ヒワマキシティのツリーハウスの比じゃないよ、これ。
"スズ、あんまり時間ムダにできないんでしょ?"
ルークが意地悪そうに言う。
"スズはやく"
メメは初めて乗る乗り物に興奮気味のようだ。
僕は覚悟を決めて一歩踏み出した。

ガタンと揺れロープウェイは動き出したが、僕はそれだけで尻込みしてしまった。
徐々に足場が不安定になっていくのを感じる。
高度が上がるにつれルーク達は外を見て歓声をあげたりしていたけど、僕は座席から微動だにせず、硬く拳を握り目を閉じていた。
"スズあそこ、町が見えるよ!"
ルークが下を見て嬉しそうに言ったが、精神を集中させていた僕は最後まで下を見ることはなかった。

"面白かった!"
"またのりたい"
ルークやメメはまた乗りたいなんて言っているけど、僕は二度と乗りたくなかった。
ロープウェイを降りた時にはなんだか膝が笑っていて、地面に転がってしまった。
「…うわっ、なんだこの地面…」
僕が無様に転がってしまったのは膝が笑っていただけではないようだ。
踏み出した大地は予想以上に沈み込んだのだ。
「なんだこれ………これは、灰?」
特有の臭いが鼻を突く。
"スズ、灰だらけだよ"
今転んだせいで、僕の体中に灰がついていた。少し吸い込んでしまったのか、なんだか喉に違和感がある。

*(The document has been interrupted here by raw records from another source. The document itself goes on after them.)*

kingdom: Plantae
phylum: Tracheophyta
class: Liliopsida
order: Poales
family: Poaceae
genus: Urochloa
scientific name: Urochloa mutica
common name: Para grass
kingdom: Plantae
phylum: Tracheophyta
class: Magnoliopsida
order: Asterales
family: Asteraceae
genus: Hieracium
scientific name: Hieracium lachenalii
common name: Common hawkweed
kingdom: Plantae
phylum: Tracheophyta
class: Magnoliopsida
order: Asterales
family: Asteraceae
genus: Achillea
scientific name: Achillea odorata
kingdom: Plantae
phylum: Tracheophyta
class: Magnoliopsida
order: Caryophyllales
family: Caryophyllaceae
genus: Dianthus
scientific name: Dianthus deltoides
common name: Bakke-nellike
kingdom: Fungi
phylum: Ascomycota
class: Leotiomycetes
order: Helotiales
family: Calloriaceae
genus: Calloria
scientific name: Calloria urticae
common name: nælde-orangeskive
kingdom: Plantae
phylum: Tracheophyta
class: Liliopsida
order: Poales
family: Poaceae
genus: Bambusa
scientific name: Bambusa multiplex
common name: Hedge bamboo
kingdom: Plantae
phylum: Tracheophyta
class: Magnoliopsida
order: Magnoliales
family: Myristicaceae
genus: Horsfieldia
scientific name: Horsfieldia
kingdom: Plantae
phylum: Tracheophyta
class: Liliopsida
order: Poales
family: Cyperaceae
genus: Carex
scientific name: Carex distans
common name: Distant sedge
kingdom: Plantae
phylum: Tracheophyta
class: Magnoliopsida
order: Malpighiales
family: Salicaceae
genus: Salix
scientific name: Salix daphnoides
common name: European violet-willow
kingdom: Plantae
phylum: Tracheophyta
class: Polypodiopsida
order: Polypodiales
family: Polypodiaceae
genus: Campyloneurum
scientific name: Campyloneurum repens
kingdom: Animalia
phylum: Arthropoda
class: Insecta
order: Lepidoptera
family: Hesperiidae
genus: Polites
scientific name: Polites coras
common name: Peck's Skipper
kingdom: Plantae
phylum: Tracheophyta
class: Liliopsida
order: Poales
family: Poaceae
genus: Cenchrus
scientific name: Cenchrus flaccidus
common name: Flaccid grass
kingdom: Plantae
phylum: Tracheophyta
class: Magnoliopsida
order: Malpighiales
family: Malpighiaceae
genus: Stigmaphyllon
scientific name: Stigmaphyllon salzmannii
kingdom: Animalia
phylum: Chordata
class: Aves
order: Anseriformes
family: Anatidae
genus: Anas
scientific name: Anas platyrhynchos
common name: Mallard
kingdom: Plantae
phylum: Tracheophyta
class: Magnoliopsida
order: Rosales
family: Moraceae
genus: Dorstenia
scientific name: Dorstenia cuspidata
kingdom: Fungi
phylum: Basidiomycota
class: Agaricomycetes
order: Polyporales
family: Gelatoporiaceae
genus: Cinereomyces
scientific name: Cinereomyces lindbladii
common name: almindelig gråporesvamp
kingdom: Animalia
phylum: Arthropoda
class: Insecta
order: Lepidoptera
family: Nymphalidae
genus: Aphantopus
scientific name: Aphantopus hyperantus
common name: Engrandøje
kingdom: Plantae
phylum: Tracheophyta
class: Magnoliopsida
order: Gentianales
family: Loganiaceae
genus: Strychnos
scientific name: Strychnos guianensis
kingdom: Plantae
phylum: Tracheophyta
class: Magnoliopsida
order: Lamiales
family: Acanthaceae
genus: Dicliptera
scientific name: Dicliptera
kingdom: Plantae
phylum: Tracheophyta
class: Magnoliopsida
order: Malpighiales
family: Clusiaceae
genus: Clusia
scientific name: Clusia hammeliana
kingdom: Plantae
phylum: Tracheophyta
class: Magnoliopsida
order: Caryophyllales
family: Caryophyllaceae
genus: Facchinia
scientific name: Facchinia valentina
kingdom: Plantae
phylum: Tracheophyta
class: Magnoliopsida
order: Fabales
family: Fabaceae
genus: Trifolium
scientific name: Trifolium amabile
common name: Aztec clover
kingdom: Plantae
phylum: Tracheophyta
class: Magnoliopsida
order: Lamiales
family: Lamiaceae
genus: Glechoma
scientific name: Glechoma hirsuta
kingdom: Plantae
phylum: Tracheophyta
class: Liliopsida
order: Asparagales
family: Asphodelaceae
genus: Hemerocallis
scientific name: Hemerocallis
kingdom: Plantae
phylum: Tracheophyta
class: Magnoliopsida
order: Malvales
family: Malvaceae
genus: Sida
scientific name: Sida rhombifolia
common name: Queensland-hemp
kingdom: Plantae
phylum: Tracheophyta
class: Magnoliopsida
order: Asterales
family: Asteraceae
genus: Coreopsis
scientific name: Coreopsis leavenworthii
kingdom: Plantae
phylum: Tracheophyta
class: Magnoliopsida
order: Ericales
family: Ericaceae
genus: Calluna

「うわ……とりあえずフエンタウンに行こう。町には温泉が湧いてるって聞いたよ」
僕は咳き込みながら言った。
ロープウェイで登ってきた山を今度は若干下りつつ歩き、僕達はフエンタウンに到着した。
フエンタウンはヒワマキシティやキンセツシティと違い、小さい町だった。山間の集落といってもよさそうな規模だ。なんだかのどかな雰囲気だった。
「ごめん、ちょっと早速温泉に…」
僕は大急ぎで温泉に向かった。温泉は無料で開放されているらしく、内心とてもホッとしていた。
看板に従って進み、木造の建物にたどり着く。僕は勢いよくドアを開けた。
「きゃっ…ちょ、ちょっと!」
「え……うわわっ、ご、ごめんなさい!」
勢いよく飛び込んだ脱衣場には、真っ赤な髪をした女の人の姿があった。